Stored records:
───
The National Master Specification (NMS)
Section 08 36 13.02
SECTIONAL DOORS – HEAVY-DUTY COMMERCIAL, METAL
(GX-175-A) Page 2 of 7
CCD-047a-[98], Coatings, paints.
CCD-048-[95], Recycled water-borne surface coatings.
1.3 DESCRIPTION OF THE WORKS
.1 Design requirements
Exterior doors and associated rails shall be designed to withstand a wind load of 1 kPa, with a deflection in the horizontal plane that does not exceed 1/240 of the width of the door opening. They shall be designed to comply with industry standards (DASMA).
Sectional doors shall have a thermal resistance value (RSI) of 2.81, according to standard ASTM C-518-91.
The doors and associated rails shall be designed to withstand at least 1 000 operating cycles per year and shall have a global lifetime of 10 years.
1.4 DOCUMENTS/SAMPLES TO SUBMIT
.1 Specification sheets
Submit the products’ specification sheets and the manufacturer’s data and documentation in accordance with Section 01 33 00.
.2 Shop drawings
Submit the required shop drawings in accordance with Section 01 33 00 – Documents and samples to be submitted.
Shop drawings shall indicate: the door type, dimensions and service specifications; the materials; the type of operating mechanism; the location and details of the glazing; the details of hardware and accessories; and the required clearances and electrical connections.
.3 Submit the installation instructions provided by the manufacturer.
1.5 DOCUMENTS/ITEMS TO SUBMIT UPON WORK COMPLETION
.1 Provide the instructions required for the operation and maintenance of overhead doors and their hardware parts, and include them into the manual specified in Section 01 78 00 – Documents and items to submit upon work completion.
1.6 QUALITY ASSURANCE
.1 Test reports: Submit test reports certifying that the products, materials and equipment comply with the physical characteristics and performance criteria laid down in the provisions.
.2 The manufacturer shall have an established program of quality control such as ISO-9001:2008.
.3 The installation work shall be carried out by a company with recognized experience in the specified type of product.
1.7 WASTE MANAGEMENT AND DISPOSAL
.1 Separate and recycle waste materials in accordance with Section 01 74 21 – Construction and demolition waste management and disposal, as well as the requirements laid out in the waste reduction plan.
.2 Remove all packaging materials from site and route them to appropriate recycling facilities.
───
Assignment> Without dropping a single line, output the records above exactly.

Exercise result>
The National Master Specification (NMS)
Section 08 36 13.02
SECTIONAL DOORS – HEAVY-DUTY COMMERCIAL, METAL
(GX-175-A) Page 2 of 7
CCD-047a-[98], Coatings, paints.
CCD-048-[95], Recycled water-borne surface coatings.
1.3 DESCRIPTION OF THE WORKS
.1 Design requirements
Exterior doors and associated rails shall be designed to withstand a wind load of 1 kPa, with a deflection in the horizontal plane that does not exceed 1/240 of the width of the door opening. They shall be designed to comply with industry standards (DASMA).
Sectional doors shall have a thermal resistance value (RSI) of 2.81, according to standard ASTM C-518-91.
The doors and associated rails shall be designed to withstand at least 1 000 operating cycles per year and shall have a global lifetime of 10 years.
1.4 DOCUMENTS/SAMPLES TO SUBMIT
.1 Specification sheets
Submit the products’ specification sheets and the manufacturer’s data and documentation in accordance with Section 01 33 00.
.2 Shop drawings
Submit the required shop drawings in accordance with Section 01 33 00 – Documents and samples to be submitted.
Shop drawings shall indicate: the door type, dimensions and service specifications; the materials; the type of operating mechanism; the location and details of the glazing; the details of hardware and accessories; and the required clearances and electrical connections.
.3 Submit the installation instructions provided by the manufacturer.
1.5 DOCUMENTS/ITEMS TO SUBMIT UPON WORK COMPLETION
.1 Provide the instructions required for the operation and maintenance of overhead doors and their hardware parts, and include them into the manual specified in Section 01 78 00 – Documents and items to submit upon work completion.
1.6 QUALITY ASSURANCE
.1 Test reports: Submit test reports certifying that the products, materials and equipment comply with the physical characteristics and performance criteria laid down in the provisions.
.2 The manufacturer shall have an established program of quality control such as ISO-9001:2008.
.3 The installation work shall be carried out by a company with recognized experience in the specified type of product.
1.7 WASTE MANAGEMENT AND DISPOSAL
.1 Separate and recycle waste materials in accordance with Section 01 74 21 – Construction and demolition waste management and disposal, as well as the requirements laid out in the waste reduction plan.
.2 Remove all packaging materials from site and route them to appropriate recycling facilities.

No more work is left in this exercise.